Wow. And my mom keeps telling me stealing isn't the answer.

Andrew Karre

I find this really interesting to contemplate alongside Scrotumgate. Real large-scale censorship, where books are made generally unavailable to most readers, doesn't really happen anymore. We don't have court cases over whether books can be sold, as we once did. Instead, we wage battles in the media over literally one or two copies of a book (or even of one or two promises not to buy the book, in the case of Scrotumgate), the overall effect of which is to sell more copies of the book.


Back in the 1920s (don't quote me on the decade here -- I didn't double-check), publishers were totally jazzed if their books were banned in Boston because it drove sales up. If a book challenge (or controversy -- when the James Frey thing hit, patrons flocked to the library for AMLP) gets lots of press (like Scrotumgate), then I would assume that the same thing would happen now.
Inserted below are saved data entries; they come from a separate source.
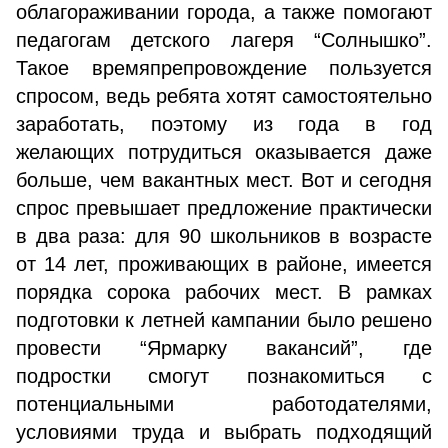
облагораживании города, а также помогают
педагогам детского лагеря “Солнышко”.
Такое времяпрепровождение пользуется
спросом, ведь ребята хотят самостоятельно
заработать, поэтому из года в год
желающих потрудиться оказывается даже
больше, чем вакантных мест. Вот и сегодня
спрос превышает предложение практически
в два раза: для 90 школьников в возрасте
от 14 лет, проживающих в районе, имеется
порядка сорока рабочих мест. В рамках
подготовки к летней кампании было решено
провести “Ярмарку вакансий”, где
подростки смогут познакомиться с
потенциальными работодателями,
условиями труда и выбрать подходящий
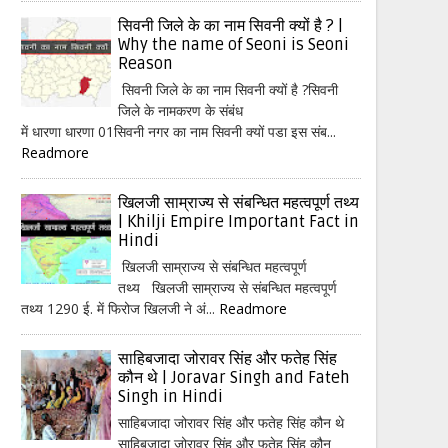
सिवनी जिले के का नाम सिवनी क्यों है ? |
Why the name of Seoni is Seoni
Reason
सिवनी जिले के का नाम सिवनी क्यों है ?सिवनी
जिले के नामकरण के संबंध
में धारणा धारणा 01सिवनी नगर का नाम सिवनी क्यों पडा इस संब...
Readmore
खिलजी साम्राज्य से संबन्धित महत्वपूर्ण तथ्य
| Khilji Empire Important Fact in
Hindi
खिलजी साम्राज्य से संबन्धित महत्वपूर्ण
तथ्य खिलजी साम्राज्य से संबन्धित महत्वपूर्ण
तथ्य 1290 ई. में फिरोज खिलजी ने अं...
Readmore
साहिबजादा जोरावर सिंह और फतेह सिंह
कौन थे | Joravar Singh and Fateh
Singh in Hindi
साहिबजादा जोरावर सिंह और फतेह सिंह कौन थे
साहिबजादा जोरावर सिंह और फतेह सिंह कौन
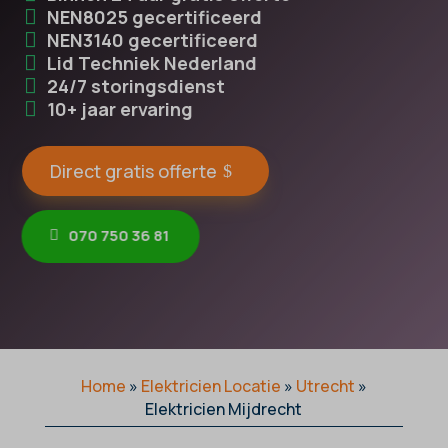
NEN8025 gecertificeerd
NEN3140 gecertificeerd
Lid Techniek Nederland
24/7 storingsdienst
10+ jaar ervaring
Direct gratis offerte
070 750 36 81
Home
»
Elektricien Locatie
»
Utrecht
»
Elektricien Mijdrecht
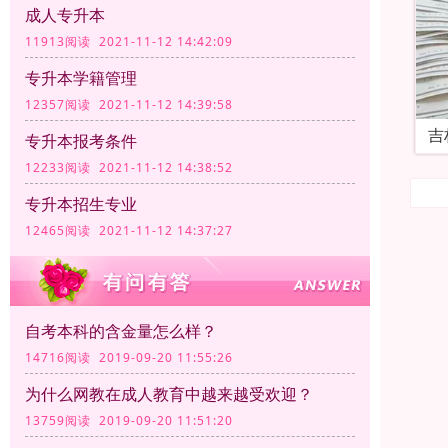
成人专升本
11913阅读 2021-11-12 14:42:09
专升本学籍管理
12357阅读 2021-11-12 14:39:58
吉
专升本报考条件
12233阅读 2021-11-12 14:38:52
专升本招生专业
12465阅读 2021-11-12 14:37:27
自考本科的含金量怎么样？
14716阅读 2019-09-20 11:55:26
为什么网教在成人教育中越来越受欢迎？
13759阅读 2019-09-20 11:51:20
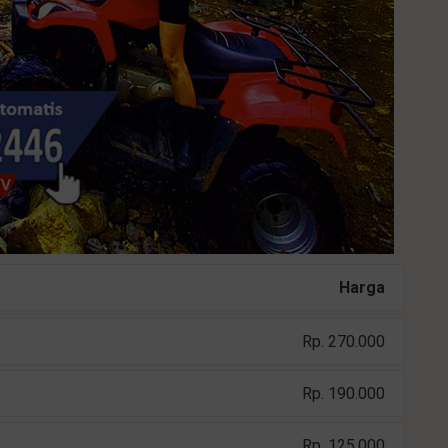
Harga
Rp. 270.000
Rp. 190.000
Rp. 125.000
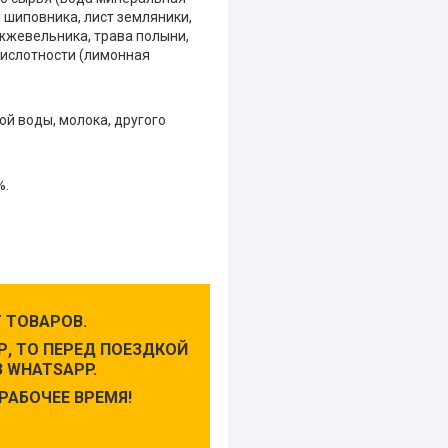
 шиповника, лист земляники,
ожжевельника, трава полыни,
 кислотности (лимонная
ой воды, молока, другого
%.
 ТОВАРОВ.
, ТО ПЕРЕД ПОЕЗДКОЙ
 WHATSAPP.
РАБОЧЕЕ ВРЕМЯ!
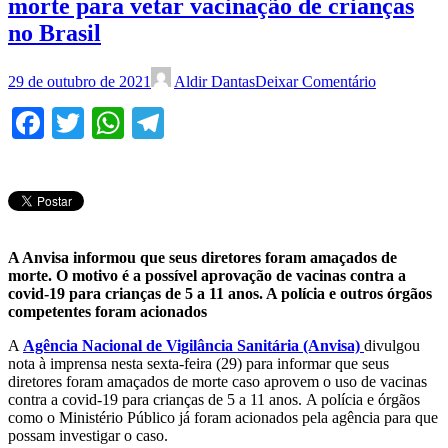
morte para vetar vacinação de crianças
no Brasil
29 de outubro de 2021
Aldir Dantas
Deixar Comentário
Facebook
Twitter
WhatsApp
Telegram
A Anvisa informou que seus diretores foram amaçados de
morte. O motivo é a possível aprovação de vacinas contra a
covid-19 para crianças de 5 a 11 anos.
A
polícia e outros órgãos
competentes foram acionados
A
Agência Nacional de Vigilância Sanitária (Anvisa)
divulgou
nota à imprensa nesta sexta-feira (29) para informar que seus
diretores foram amaçados de morte caso aprovem o uso de vacinas
contra a covid-19 para crianças de 5 a 11 anos. A polícia e órgãos
como o Ministério Público já foram acionados pela agência para que
possam investigar o caso.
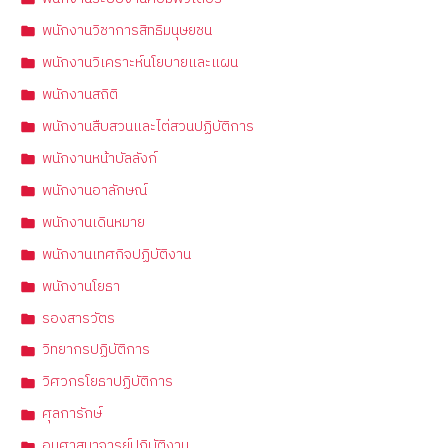
พนักงานวิชาการสิทธิมนุษยชน
พนักงานวิเคราะห์นโยบายและแผน
พนักงานสถิติ
พนักงานสืบสวนและไต่สวนปฏิบัติการ
พนักงานหน้าบัลลังก์
พนักงานอาลักษณ์
พนักงานเดินหมาย
พนักงานเทศกิจปฏิบัติงาน
พนักงานโยธา
รองสารวัตร
วิทยากรปฏิบัติการ
วิศวกรโยธาปฏิบัติการ
ศุลการักษ์
อนุศาสนาจารย์ปฏิบัติงาน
I think Scrotumgate is different from most current book challenges because of the publicity -- usually, the story doesn't make it out of the local news (unless it's a Harry Potter book), if it even makes it that far. It's my understanding that the silent removal of books from library shelves is much more common than a public and loud one. Ick either way, really.

I can't believe I just used the word Scrotumgate.

*And because of the fact that it is librarians saying they aren't going to buy a critically acclaimed, Newbery Award winning book for their library on the basis of one word. Then again, I've heard through the grapevine that at least one of the librarians quoted in the NYT article was horribly misquoted/taken out of context, so the whole thing could possibly be a mountain/molehill situation. But, given the plethora of book complaints I run across, I doubt it.

Phew. Too much thinking too early in the morning.

Lady S

I am dying! That is too funny! Cause you know, it would never occur to the librarian to just buy another copy.

I wasn't born during Watergate, I was too young during Whitewatergate, but I love that I living through Scrotumgate!

And hey, I like me some early VC Andrews. Sometimes you just need something kind of crappy to read.